The duck was evidently very similar to the Australian musk duck, though complications in interpreting measurements of the bones arise from the Australian, and apparently the New Zealand birds' strong sexual dimorphism with males being considerably larger than females. However, an analysis of the available Biziura material from New Zealand by Trevor Worthy indicated the bird was distinctly larger than its Australian relative. Allowing for the larger size, the measurements indicate that the New Zealand bird also had relatively bigger legs and shorter wings than the Australian, suggesting that it was becoming more sedentary, although still fully capable of flight.

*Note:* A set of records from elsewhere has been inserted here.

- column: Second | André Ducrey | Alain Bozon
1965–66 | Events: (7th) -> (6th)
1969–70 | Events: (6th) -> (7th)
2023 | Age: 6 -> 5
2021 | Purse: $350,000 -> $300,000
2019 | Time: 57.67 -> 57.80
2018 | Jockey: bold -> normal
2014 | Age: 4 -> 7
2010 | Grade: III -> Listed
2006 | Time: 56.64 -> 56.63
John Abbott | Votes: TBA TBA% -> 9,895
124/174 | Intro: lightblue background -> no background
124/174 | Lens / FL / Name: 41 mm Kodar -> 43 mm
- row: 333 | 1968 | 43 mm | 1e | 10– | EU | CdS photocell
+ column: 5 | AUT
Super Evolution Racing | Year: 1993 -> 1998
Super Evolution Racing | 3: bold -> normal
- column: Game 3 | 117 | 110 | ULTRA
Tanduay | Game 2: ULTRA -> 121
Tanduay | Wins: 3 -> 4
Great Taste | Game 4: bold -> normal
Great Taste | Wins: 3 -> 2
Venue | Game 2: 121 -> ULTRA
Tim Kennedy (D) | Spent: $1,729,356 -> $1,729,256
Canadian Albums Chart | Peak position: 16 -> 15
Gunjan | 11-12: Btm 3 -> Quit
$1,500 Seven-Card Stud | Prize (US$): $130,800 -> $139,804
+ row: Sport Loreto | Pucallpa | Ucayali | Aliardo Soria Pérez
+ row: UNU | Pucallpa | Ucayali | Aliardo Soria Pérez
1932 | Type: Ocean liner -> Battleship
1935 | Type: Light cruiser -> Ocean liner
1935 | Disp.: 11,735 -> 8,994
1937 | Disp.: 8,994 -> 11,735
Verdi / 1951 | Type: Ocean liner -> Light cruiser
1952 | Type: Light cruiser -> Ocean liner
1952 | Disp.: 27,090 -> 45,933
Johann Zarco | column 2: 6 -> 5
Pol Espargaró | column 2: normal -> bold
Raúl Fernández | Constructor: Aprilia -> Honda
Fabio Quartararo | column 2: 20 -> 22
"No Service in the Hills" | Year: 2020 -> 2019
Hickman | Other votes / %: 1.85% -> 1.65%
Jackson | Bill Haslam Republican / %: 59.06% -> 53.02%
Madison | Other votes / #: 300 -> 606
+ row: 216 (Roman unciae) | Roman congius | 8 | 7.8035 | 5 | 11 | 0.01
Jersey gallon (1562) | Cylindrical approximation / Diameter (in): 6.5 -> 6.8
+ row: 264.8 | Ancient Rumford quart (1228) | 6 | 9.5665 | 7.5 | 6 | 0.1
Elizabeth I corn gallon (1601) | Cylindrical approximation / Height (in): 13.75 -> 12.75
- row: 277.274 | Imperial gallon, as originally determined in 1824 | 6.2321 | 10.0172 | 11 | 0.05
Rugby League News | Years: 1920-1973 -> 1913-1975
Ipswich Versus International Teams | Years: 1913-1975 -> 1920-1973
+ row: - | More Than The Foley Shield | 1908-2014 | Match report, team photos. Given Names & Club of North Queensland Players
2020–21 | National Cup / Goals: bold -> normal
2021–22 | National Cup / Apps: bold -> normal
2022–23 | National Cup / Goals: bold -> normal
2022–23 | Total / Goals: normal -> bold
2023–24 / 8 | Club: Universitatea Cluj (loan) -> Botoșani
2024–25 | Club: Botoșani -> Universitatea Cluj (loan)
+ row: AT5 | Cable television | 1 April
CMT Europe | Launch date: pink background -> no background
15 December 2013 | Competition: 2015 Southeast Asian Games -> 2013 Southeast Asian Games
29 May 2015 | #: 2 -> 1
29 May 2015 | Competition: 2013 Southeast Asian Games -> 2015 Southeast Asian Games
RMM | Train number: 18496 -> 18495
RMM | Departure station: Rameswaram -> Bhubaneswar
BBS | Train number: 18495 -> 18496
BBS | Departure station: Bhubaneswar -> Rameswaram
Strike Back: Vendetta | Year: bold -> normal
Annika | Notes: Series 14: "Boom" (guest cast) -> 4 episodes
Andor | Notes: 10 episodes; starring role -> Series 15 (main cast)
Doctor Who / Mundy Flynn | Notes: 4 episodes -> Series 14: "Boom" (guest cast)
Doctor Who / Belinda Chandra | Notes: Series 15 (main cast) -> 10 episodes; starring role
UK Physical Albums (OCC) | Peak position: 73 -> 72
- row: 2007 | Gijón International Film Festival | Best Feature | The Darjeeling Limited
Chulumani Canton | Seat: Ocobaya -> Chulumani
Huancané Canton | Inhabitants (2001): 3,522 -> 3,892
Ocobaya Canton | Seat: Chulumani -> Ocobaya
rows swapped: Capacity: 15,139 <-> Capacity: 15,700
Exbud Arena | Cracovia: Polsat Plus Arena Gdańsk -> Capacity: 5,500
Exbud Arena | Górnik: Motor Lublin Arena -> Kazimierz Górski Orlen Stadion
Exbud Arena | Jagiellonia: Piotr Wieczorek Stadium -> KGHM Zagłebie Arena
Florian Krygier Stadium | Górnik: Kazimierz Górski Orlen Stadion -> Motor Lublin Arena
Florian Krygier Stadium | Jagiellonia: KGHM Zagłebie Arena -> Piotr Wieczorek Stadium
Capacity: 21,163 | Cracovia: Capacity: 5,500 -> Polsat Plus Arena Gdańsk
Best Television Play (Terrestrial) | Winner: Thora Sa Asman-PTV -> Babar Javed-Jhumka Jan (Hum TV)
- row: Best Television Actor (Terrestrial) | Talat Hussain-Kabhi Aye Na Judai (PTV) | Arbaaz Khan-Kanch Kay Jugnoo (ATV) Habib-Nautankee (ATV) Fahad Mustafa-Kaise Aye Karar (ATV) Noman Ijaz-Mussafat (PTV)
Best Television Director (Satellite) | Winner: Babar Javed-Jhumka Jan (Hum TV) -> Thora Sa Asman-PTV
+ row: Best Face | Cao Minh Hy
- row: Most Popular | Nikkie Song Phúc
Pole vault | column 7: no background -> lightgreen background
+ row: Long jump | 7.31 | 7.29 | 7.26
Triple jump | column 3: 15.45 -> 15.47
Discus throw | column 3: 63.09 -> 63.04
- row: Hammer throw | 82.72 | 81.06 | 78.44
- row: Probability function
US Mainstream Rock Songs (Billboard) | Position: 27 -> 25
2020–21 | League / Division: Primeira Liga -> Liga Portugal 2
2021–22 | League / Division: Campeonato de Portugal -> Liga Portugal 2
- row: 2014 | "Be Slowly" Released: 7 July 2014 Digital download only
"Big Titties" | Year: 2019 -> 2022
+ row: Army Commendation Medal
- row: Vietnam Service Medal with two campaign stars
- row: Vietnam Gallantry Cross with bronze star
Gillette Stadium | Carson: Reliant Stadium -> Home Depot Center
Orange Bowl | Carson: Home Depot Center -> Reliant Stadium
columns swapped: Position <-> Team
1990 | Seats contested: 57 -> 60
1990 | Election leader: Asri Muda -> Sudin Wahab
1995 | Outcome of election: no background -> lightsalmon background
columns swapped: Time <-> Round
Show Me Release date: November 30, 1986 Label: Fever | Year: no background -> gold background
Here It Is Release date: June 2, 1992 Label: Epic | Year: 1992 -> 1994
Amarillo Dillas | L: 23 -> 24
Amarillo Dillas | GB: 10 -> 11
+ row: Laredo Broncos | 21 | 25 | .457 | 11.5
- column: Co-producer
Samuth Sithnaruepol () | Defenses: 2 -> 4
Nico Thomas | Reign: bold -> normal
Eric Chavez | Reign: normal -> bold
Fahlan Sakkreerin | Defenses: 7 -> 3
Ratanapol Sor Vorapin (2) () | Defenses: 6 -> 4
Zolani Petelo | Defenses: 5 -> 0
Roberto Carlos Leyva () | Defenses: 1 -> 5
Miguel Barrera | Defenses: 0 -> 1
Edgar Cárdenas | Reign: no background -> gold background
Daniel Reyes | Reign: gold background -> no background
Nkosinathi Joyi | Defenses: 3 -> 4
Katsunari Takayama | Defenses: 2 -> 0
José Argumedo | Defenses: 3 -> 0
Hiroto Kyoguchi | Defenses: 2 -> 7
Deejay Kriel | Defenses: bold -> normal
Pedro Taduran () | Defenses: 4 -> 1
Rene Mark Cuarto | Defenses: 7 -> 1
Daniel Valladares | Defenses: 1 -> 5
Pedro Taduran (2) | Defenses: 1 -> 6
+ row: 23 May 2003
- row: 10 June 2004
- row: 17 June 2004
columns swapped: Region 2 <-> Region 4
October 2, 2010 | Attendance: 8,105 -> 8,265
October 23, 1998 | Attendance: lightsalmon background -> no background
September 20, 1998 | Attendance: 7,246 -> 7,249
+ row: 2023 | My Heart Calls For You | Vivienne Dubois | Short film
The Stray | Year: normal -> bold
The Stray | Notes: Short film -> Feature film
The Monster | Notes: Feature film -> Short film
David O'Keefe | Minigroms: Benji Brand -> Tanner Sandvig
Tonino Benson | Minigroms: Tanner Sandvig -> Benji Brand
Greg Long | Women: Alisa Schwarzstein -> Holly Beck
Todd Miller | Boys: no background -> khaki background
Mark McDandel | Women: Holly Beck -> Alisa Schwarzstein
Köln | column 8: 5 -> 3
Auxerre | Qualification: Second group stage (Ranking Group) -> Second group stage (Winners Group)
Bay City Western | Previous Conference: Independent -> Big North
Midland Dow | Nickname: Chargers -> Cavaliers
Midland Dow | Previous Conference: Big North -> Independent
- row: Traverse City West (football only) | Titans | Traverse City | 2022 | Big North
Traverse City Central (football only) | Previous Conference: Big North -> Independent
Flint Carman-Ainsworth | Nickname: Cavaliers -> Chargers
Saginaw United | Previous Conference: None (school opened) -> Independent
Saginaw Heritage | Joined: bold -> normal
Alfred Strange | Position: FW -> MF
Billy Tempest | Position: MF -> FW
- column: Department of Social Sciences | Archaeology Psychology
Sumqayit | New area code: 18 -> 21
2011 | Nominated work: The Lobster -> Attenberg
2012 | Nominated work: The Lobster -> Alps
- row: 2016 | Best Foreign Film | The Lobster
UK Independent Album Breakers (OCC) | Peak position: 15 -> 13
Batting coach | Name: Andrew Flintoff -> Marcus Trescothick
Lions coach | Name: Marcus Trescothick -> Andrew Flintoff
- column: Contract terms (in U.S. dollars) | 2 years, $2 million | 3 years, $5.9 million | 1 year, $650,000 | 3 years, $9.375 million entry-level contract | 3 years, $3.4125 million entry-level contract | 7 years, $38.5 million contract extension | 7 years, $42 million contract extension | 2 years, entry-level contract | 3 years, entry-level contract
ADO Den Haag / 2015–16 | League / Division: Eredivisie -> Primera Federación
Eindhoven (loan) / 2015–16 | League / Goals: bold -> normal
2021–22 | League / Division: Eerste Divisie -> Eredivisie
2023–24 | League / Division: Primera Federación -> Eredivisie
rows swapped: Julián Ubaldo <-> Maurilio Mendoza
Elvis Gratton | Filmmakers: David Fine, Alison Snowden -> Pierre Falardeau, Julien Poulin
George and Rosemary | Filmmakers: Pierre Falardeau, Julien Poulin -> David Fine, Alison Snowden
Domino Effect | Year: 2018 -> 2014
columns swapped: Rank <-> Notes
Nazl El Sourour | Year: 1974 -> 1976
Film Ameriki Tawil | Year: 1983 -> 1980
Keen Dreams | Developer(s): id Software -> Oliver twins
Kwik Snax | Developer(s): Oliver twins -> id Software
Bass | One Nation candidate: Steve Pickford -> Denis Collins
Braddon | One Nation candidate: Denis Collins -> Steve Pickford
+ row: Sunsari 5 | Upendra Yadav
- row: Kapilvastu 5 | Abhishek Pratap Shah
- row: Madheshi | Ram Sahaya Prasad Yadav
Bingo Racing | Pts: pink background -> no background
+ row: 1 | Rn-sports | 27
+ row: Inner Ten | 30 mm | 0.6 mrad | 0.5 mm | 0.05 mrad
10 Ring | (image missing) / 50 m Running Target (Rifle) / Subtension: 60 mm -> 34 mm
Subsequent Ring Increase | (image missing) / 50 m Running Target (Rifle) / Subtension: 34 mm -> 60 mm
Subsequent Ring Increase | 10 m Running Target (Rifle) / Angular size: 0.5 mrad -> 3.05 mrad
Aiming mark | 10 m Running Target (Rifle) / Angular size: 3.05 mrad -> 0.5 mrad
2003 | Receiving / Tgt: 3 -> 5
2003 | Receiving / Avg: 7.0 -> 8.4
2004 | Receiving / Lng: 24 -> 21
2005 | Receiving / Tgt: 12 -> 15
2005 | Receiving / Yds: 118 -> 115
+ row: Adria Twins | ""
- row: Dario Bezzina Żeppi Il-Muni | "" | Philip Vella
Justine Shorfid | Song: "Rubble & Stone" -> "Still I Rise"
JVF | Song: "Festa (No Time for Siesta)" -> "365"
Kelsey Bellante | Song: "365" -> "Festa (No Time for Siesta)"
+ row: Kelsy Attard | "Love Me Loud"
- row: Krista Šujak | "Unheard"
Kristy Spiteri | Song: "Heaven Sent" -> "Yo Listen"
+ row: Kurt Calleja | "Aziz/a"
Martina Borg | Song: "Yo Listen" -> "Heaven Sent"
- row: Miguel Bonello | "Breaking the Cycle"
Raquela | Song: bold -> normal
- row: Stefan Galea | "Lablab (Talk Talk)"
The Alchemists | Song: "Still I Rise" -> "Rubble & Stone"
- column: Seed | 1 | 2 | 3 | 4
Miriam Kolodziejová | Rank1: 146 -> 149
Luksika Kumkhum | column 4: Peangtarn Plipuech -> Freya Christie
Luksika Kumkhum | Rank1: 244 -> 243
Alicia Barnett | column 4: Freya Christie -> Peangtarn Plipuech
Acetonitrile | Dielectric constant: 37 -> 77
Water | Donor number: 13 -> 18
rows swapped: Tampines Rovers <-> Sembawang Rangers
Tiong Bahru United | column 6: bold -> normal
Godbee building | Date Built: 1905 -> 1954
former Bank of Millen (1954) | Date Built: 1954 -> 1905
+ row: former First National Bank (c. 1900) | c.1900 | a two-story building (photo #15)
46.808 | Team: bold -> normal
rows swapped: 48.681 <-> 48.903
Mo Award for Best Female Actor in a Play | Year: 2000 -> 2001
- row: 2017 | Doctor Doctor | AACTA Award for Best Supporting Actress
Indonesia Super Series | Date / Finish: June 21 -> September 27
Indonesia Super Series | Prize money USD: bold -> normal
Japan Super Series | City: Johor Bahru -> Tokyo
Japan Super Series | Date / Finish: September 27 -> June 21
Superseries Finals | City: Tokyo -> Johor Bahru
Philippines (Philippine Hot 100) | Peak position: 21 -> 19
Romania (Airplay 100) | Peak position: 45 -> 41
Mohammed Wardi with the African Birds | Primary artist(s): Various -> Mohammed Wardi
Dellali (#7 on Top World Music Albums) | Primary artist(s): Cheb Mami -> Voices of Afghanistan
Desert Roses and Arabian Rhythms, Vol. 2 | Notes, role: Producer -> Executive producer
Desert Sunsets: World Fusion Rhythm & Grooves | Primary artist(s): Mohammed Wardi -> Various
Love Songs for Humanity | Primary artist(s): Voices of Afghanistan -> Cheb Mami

The combination of differences in size, shapes, and the relative proportions of the bones confirm that the New Zealand musk duck was a distinct species.

==Ecology==
The two main fossil sites in which the bird has been found, Lake Poukawa and Marfells Beach adjacent to Lake Grassmere, are major wetlands, suggesting that New Zealand musk ducks had similar ecological needs to Australian musk ducks, which are almost entirely aquatic, living in large, permanent swamps, lakes and estuaries with deep water to forage in. Kerry-Jayne Wilson speculated that:"De Lautour’s duck probably preyed on crayfish, large insects, molluscs and fish – larger prey than those taken by the other ducks."
It became extinct in about the 16th century because of hunting by humans.